Tasks and exercises:
(1) Can you quote the rotated sorted array text word for word, starting with "Source citations" and going on through "(2026)Plaid SWE II OA."?
(2) How does the rotated sorted array text go on after its final sentence? Write the next part.

[Exercise text Boundary: Start]

Search for a target in a sorted array that has been rotated. Plaid asks this because querying a circular buffer of transaction timestamps that wraps around a clock pivot is the same primitive.

By Alex Chen, Founder, InterviewChamp.AI · Last verified

Source citations

Public interview reports confirming this problem appears in Plaid loops.

  • Glassdoor (2025)Plaid backend onsite — circular-buffer variant.
  • Blind (2026)Plaid SWE II OA.

Problem

There is an integer array nums sorted in ascending order (with distinct values). Prior to being passed to your function, nums is possibly rotated at an unknown pivot index k such that the resulting array is [nums[k], nums[k+1], ..., nums[n-1], nums[0], nums[1], ..., nums[k-1]]. Given the array nums after the possible rotation and an integer target, return the index of target if it is in nums, or -1 if it is not in nums. You must write an algorithm with O(log n) runtime complexity.

Constraints

  • 1 <= nums.length <= 5000
  • -10^4 <= nums[i] <= 10^4
  • All values of nums are unique.
  • nums is an ascending array that is possibly rotated.
  • -10^4 <= target <= 10^4

Examples

Example 1

Input
nums = [4,5,6,7,0,1,2], target = 0
Output
4

Example 2

Input
nums = [4,5,6,7,0,1,2], target = 3
Output
-1

Approaches

1. Linear scan

Walk and check each.

Time
O(n)
Space
O(1)
function search(nums, target) {
  return nums.indexOf(target);
}

Tradeoff: Misses the O(log n) requirement.

2. Modified binary search

At each midpoint, exactly one of [lo..mid] and [mid..hi] is sorted. Check which half is sorted, then decide which half contains the target.

[Exercise text Boundary: End]
[Information provided Boundary: Start]

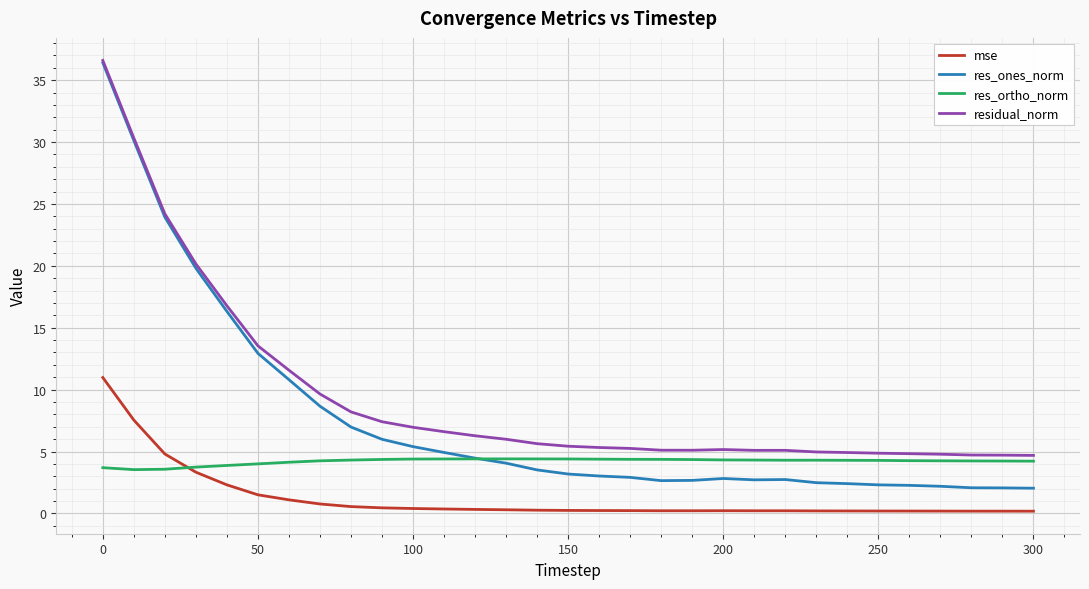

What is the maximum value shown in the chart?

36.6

[Information provided Boundary: End]
[Information provided Boundary: Start]

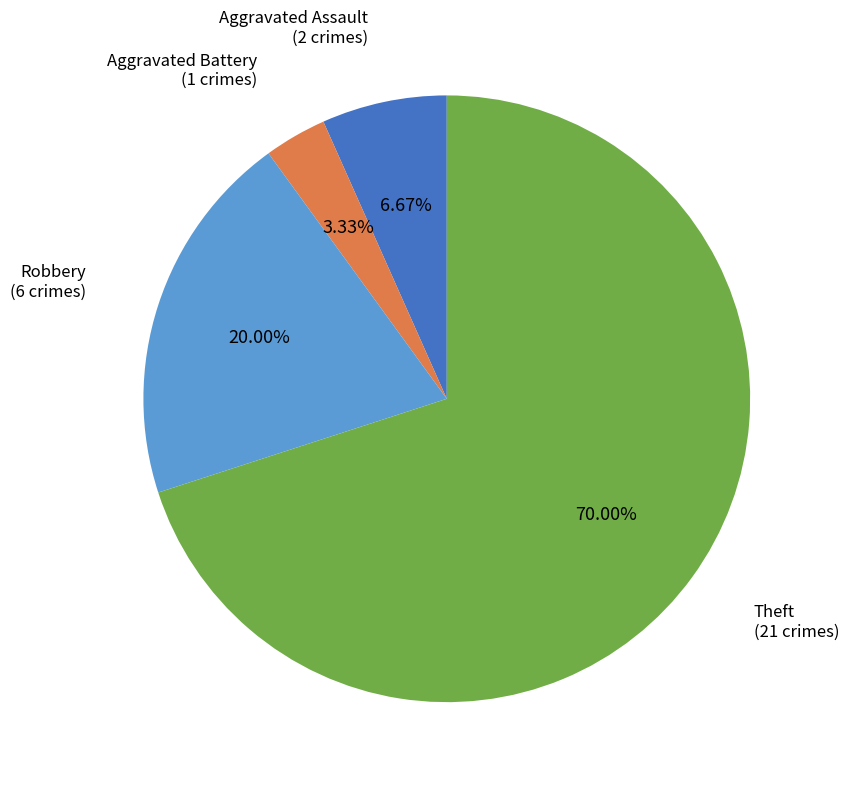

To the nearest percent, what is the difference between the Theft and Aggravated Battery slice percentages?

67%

[Information provided Boundary: End]

Answers by task:
(1)
Source citations

Public interview reports confirming this problem appears in Plaid loops.

  • Glassdoor (2025)Plaid backend onsite — circular-buffer variant.
  • Blind (2026)Plaid SWE II OA.

(2)
Time
O(log n)
Space
O(1)
function search(nums, target) {
  let lo = 0, hi = nums.length - 1;
  while (lo <= hi) {
    const mid = (lo + hi) >> 1;
    if (nums[mid] === target) return mid;
    if (nums[lo] <= nums[mid]) {
      // left half sorted
      if (nums[lo] <= target && target < nums[mid]) hi = mid - 1;
      else lo = mid + 1;
    } else {
      // right half sorted
      if (nums[mid] < target && target <= nums[hi]) lo = mid + 1;
      else hi = mid - 1;
    }
  }
  return -1;
}

Tradeoff: Logarithmic. The trick is identifying which half is sorted (the half whose endpoints are in order) before deciding the search direction.

Plaid-specific tips

Plaid grades this on whether you identify the 'one half is always sorted' invariant. Bonus signal: state out loud 'either nums[lo..mid] is sorted or nums[mid..hi] is sorted, never both un-sorted.' That's the key observation that makes binary search work despite the rotation.

Common mistakes

  • Using < instead of <= when checking nums[lo] vs nums[mid] — misses the edge case where lo == mid.
  • Checking target ranges with the wrong bounds (off by one on inclusive/exclusive).
  • Trying to find the pivot first then doing two binary searches — works but more code.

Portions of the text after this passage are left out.